▸ What this task involves
For every record beneath this instruction, give an exact repetition, omitting images.

▸ Exercise materials
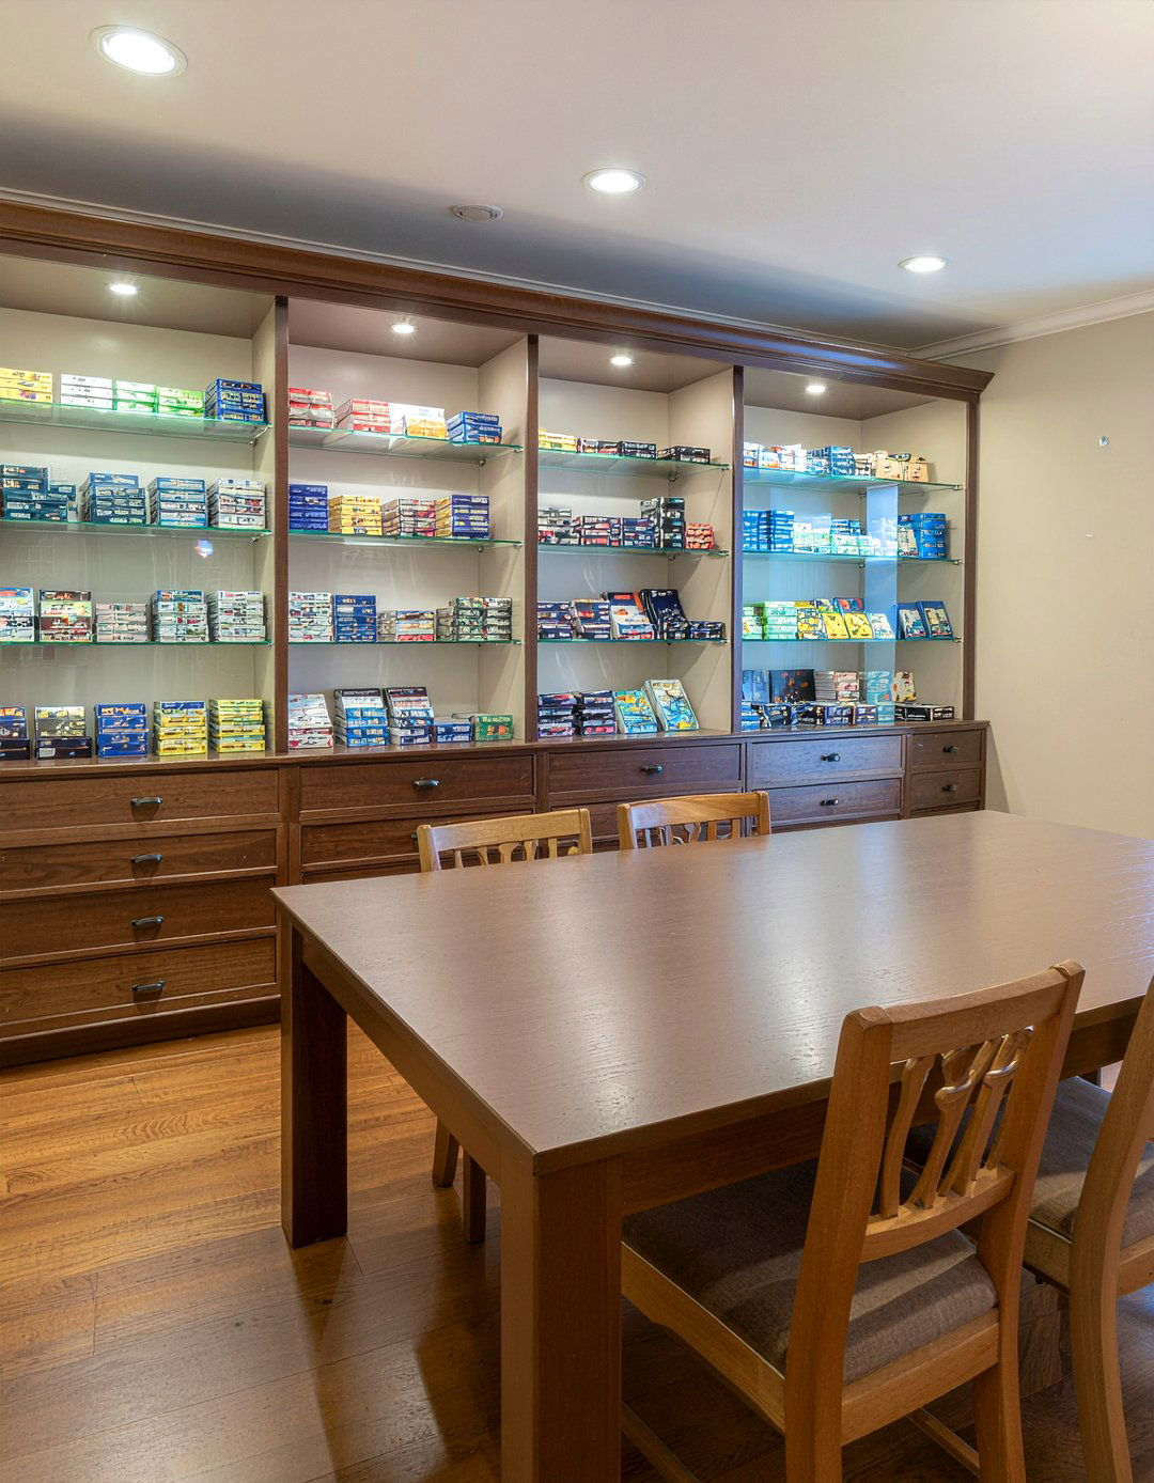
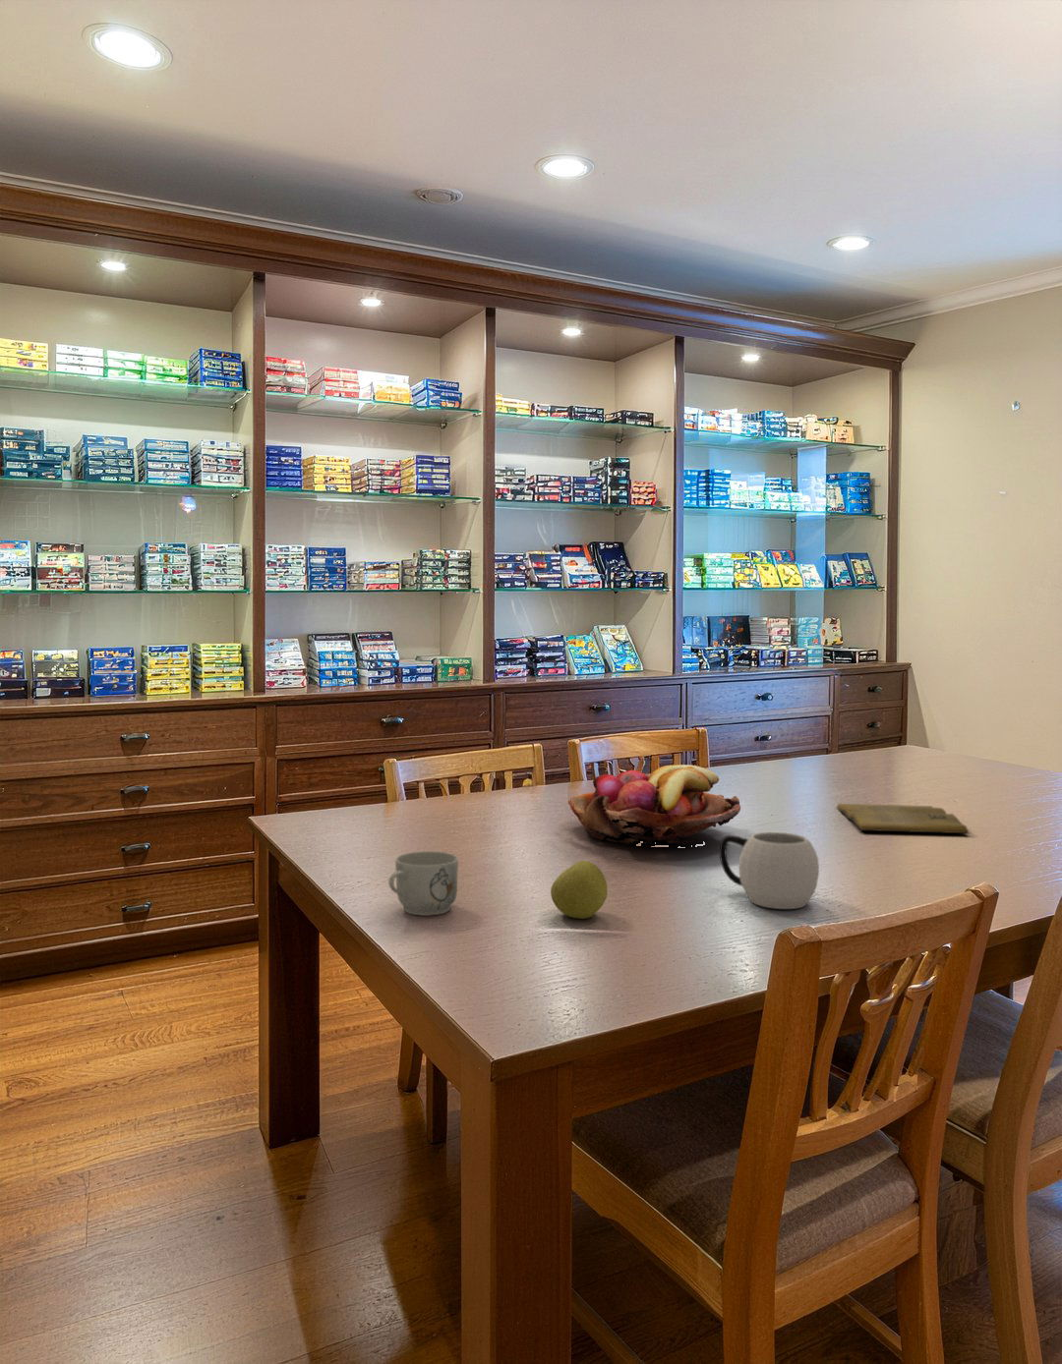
+ fruit basket [567,764,742,847]
+ book [836,803,970,835]
+ apple [549,860,609,920]
+ mug [388,850,460,917]
+ mug [719,831,821,910]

▸ Finished task
+ fruit basket [567,764,742,847]
+ book [836,803,970,835]
+ apple [549,860,609,920]
+ mug [388,850,460,917]
+ mug [719,831,821,910]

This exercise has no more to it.